═══ EXTRACTED RECORDS
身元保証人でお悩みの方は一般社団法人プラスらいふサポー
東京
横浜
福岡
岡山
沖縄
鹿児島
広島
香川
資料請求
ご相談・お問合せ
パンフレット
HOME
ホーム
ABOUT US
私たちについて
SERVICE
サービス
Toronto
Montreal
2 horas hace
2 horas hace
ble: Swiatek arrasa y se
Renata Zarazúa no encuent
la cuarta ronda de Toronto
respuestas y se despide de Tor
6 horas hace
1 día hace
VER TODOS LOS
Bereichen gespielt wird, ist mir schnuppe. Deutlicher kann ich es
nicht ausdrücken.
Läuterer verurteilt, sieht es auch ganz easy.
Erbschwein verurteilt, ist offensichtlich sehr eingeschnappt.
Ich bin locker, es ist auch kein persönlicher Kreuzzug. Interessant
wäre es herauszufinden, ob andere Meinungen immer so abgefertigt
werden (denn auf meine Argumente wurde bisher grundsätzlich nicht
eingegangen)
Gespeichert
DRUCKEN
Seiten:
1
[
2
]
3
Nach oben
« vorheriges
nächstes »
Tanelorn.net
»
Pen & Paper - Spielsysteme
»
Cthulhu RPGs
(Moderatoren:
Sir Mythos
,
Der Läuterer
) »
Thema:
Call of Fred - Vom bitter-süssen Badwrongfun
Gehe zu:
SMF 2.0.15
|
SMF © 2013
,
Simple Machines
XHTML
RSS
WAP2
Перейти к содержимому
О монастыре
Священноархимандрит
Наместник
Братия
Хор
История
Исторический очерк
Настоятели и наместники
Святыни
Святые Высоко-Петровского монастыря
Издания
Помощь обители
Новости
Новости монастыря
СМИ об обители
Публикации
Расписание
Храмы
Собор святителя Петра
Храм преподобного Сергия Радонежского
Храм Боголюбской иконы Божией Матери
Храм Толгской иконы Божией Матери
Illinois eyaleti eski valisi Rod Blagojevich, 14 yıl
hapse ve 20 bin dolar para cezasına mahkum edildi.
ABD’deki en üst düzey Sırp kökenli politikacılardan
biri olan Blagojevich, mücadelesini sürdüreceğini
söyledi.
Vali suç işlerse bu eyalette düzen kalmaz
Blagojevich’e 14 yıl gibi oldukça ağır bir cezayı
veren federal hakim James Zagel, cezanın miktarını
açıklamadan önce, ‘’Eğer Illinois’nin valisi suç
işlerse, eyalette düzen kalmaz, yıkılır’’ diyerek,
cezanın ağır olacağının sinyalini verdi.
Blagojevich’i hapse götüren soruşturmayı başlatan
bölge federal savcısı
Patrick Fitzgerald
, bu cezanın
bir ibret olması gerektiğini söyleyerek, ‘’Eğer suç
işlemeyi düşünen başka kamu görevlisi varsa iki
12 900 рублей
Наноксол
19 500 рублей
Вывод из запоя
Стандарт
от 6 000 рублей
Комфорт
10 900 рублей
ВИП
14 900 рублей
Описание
══════
» **YOUR OBJECTIVE**: Exactly the lines from the start of the entries through the one bearing "Храм Боголюбской иконы Божией Матери" are to be output, with both ends included.

» **ANSWER FOR THE TASK**:
身元保証人でお悩みの方は一般社団法人プラスらいふサポー
東京
横浜
福岡
岡山
沖縄
鹿児島
広島
香川
資料請求
ご相談・お問合せ
パンフレット
HOME
ホーム
ABOUT US
私たちについて
SERVICE
サービス
Toronto
Montreal
2 horas hace
2 horas hace
ble: Swiatek arrasa y se
Renata Zarazúa no encuent
la cuarta ronda de Toronto
respuestas y se despide de Tor
6 horas hace
1 día hace
VER TODOS LOS
Bereichen gespielt wird, ist mir schnuppe. Deutlicher kann ich es
nicht ausdrücken.
Läuterer verurteilt, sieht es auch ganz easy.
Erbschwein verurteilt, ist offensichtlich sehr eingeschnappt.
Ich bin locker, es ist auch kein persönlicher Kreuzzug. Interessant
wäre es herauszufinden, ob andere Meinungen immer so abgefertigt
werden (denn auf meine Argumente wurde bisher grundsätzlich nicht
eingegangen)
Gespeichert
DRUCKEN
Seiten:
1
[
2
]
3
Nach oben
« vorheriges
nächstes »
Tanelorn.net
»
Pen & Paper - Spielsysteme
»
Cthulhu RPGs
(Moderatoren:
Sir Mythos
,
Der Läuterer
) »
Thema:
Call of Fred - Vom bitter-süssen Badwrongfun
Gehe zu:
SMF 2.0.15
|
SMF © 2013
,
Simple Machines
XHTML
RSS
WAP2
Перейти к содержимому
О монастыре
Священноархимандрит
Наместник
Братия
Хор
История
Исторический очерк
Настоятели и наместники
Святыни
Святые Высоко-Петровского монастыря
Издания
Помощь обители
Новости
Новости монастыря
СМИ об обители
Публикации
Расписание
Храмы
Собор святителя Петра
Храм преподобного Сергия Радонежского
Храм Боголюбской иконы Божией Матери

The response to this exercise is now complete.